This is a fresh misstep that Embiid tried to preempt. Prior to this year’s trade deadline, Embiid took to the postgame podium and implored his team to keep the roster intact. He didn’t want to lose a valuable teammate because of the franchise’s long-held commitment to ducking the luxury tax. The Sixers didn’t heed that warning and traded Jared McCain to the defending champion Oklahoma City Thunder.

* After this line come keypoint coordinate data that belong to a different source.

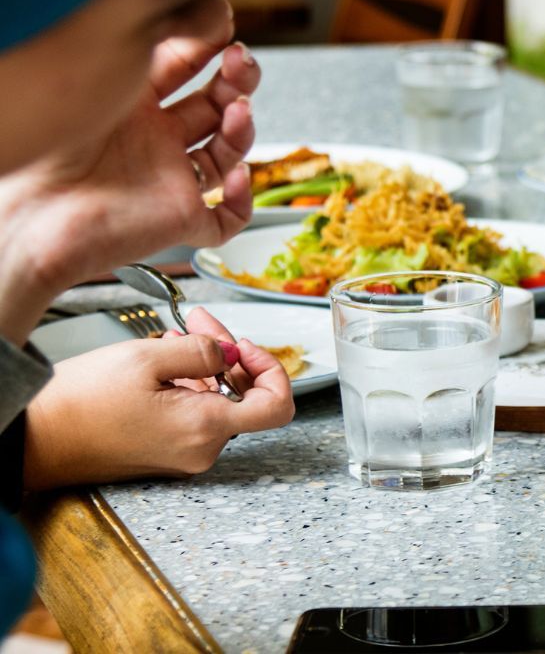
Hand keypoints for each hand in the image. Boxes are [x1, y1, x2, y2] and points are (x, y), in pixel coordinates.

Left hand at [0, 36, 258, 341]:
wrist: (29, 215)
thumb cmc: (53, 143)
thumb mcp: (112, 70)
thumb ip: (159, 35)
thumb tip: (203, 5)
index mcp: (130, 104)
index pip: (186, 68)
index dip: (211, 46)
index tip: (223, 26)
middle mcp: (152, 140)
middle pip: (215, 106)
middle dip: (236, 80)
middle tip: (239, 62)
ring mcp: (167, 180)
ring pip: (227, 154)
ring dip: (243, 128)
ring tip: (236, 110)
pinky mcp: (177, 220)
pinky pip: (226, 217)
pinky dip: (242, 198)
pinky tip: (235, 176)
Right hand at [21, 307, 292, 490]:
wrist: (35, 439)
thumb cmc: (81, 403)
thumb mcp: (148, 358)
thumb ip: (204, 350)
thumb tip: (233, 352)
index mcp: (206, 428)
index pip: (277, 406)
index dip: (271, 369)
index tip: (246, 346)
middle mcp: (202, 449)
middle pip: (243, 395)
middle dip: (228, 353)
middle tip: (200, 322)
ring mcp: (184, 454)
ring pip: (218, 401)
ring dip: (206, 364)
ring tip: (175, 336)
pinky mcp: (166, 452)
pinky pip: (194, 414)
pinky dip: (189, 384)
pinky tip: (166, 362)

It was a startling about-face on McCain, who was a Rookie of the Year candidate before his 2024-25 season ended with a meniscus tear in his left knee. Morey made matters worse when he said the Sixers were “selling high” on McCain. Those words immediately drew criticism that has only grown louder since McCain found success in Oklahoma City, averaging 10.1 points and shooting 39.1% from three-point range in the regular season. That success has extended to the postseason, where he’s shot 54.2% from three and scored 18 points in 18 minutes in Game 2 against the Lakers.

Courting James Harden

Morey believed Harden could be a featured player and paid up to get him to Houston, where the former Rockets president of basketball operations built a perennial playoff team around his analytical approach and Harden’s offensive brilliance. Morey dipped back in that well when he joined the Sixers and was charged with offloading disgruntled star Ben Simmons. But this wasn’t the same Harden. He was entering his 14th season and had recently demanded out of Houston, then Brooklyn.

Harden was in town for less than two years before he asked out of Philly, calling Morey “a liar” after he wasn’t granted a speedy trade. The star guard had played nice with the Sixers and took a pay cut to create space for the signings of Danuel House and P.J. Tucker, a move that led to a tampering fine that cost the Sixers second-round draft picks in 2023 and 2024. Morey was back in the same situation he’d inherited with Simmons, as Harden skipped media day and sporadically showed up for practice until he was traded to the Clippers.